Depuis deux mois, les chauffeurs LVC (location de voitures avec chauffeur) qui continuent à exercer dans les rues de la capitale se voient infliger des avertissements, avec un risque de saisie du véhicule en cas de récidive.

Le ministre-président Rudi Vervoort (PS), en charge du dossier, a assuré qu'un plan Taxi serait présenté avant l'été. Mais pour l'opposition CDH, le ministre-président laisse "pourrir" la situation au détriment de quelques 2 000 chauffeurs concernés. Raison pour laquelle le député Christophe De Beukelaer adresse une série de recommandations au gouvernement afin de remédier au plus vite à la situation.

Données

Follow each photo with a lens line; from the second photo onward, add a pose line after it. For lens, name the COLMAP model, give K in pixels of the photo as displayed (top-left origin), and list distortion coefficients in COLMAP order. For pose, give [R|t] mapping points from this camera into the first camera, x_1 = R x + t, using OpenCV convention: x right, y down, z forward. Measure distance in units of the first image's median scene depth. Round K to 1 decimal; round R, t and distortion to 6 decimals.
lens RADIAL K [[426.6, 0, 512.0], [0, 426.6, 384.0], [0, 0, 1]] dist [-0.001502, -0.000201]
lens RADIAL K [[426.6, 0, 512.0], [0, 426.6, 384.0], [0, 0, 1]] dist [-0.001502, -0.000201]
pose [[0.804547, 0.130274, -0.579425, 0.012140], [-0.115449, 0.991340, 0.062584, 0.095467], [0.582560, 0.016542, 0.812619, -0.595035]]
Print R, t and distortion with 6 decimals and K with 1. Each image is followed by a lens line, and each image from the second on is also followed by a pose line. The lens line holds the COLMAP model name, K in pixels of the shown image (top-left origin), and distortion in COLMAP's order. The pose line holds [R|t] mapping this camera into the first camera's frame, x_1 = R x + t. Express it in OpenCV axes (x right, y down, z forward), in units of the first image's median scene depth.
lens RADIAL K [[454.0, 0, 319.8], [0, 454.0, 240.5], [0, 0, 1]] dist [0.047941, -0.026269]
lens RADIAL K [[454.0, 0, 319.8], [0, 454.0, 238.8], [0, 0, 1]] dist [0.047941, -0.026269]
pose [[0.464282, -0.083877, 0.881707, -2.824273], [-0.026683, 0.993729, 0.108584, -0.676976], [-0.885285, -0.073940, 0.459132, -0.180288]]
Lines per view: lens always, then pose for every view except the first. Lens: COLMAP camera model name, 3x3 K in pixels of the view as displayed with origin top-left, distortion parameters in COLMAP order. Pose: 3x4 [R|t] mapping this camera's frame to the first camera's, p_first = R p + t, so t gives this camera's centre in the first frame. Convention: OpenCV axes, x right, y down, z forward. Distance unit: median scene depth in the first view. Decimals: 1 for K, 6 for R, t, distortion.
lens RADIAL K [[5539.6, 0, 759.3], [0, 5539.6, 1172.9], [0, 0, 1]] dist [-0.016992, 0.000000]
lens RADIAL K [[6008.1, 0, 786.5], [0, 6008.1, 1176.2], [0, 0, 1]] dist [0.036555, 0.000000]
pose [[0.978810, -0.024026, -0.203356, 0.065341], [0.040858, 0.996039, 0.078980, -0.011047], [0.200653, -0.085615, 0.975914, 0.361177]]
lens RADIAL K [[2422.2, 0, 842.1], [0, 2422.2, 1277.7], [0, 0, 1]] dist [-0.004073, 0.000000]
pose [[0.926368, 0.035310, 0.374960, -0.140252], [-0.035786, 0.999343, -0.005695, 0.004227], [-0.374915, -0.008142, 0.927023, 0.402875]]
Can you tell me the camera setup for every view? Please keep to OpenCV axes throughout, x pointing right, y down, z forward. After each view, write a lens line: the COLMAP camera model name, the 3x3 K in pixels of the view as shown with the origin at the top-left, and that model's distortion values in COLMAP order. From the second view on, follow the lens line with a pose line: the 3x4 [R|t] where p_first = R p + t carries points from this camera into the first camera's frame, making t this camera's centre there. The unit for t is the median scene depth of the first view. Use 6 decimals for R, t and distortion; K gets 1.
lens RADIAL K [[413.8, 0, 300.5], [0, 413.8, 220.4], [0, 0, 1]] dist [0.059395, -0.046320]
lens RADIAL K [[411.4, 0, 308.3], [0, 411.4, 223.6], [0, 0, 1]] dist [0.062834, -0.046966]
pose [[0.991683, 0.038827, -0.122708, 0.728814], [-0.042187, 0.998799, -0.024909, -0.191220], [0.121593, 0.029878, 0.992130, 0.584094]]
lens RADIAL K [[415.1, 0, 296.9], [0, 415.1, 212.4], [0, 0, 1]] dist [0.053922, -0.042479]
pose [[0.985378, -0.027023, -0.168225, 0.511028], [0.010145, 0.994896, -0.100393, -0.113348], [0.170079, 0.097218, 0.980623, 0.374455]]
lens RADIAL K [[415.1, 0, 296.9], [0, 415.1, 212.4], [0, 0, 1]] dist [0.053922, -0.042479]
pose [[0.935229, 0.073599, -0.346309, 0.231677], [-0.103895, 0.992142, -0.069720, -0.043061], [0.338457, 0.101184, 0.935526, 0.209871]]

Travail demandé
1: Répondez aux questions suivantes à partir du texte sur les chauffeurs LVC.
(a) Depuis combien de temps les chauffeurs LVC qui exercent dans la capitale reçoivent-ils des avertissements ?
(b) Quel ministre-président est en charge du dossier ?
(c) Combien de chauffeurs sont concernés selon l'opposition CDH ?
2: D'après le texte sur les chauffeurs LVC, pourquoi le député Christophe De Beukelaer adresse-t-il une série de recommandations au gouvernement ?
3: Reprenez mot pour mot le passage du texte sur les chauffeurs LVC qui va de « Depuis deux mois, les » à « cas de récidive. », ces deux bornes comprises.

Corrigé
1:
(a) Depuis deux mois.
(b) Rudi Vervoort (PS).
(c) Environ 2 000 chauffeurs.

2: Pour l'opposition CDH, le ministre-président laisse « pourrir » la situation au détriment d'environ 2 000 chauffeurs concernés. Le député adresse donc ces recommandations au gouvernement afin de remédier au plus vite à la situation.

3:
Depuis deux mois, les chauffeurs LVC (location de voitures avec chauffeur) qui continuent à exercer dans les rues de la capitale se voient infliger des avertissements, avec un risque de saisie du véhicule en cas de récidive.